• Prompt
Copy out each of the items below character for character, keeping every line break as it appears.

• Information shown

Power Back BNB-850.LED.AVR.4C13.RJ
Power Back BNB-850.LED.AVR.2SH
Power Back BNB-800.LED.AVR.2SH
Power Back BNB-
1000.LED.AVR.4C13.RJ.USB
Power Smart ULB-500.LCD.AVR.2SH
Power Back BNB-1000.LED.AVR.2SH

• Finished exercise
Power Back BNB-850.LED.AVR.4C13.RJ
Power Back BNB-850.LED.AVR.2SH
Power Back BNB-800.LED.AVR.2SH
Power Back BNB-
1000.LED.AVR.4C13.RJ.USB
Power Smart ULB-500.LCD.AVR.2SH
Power Back BNB-1000.LED.AVR.2SH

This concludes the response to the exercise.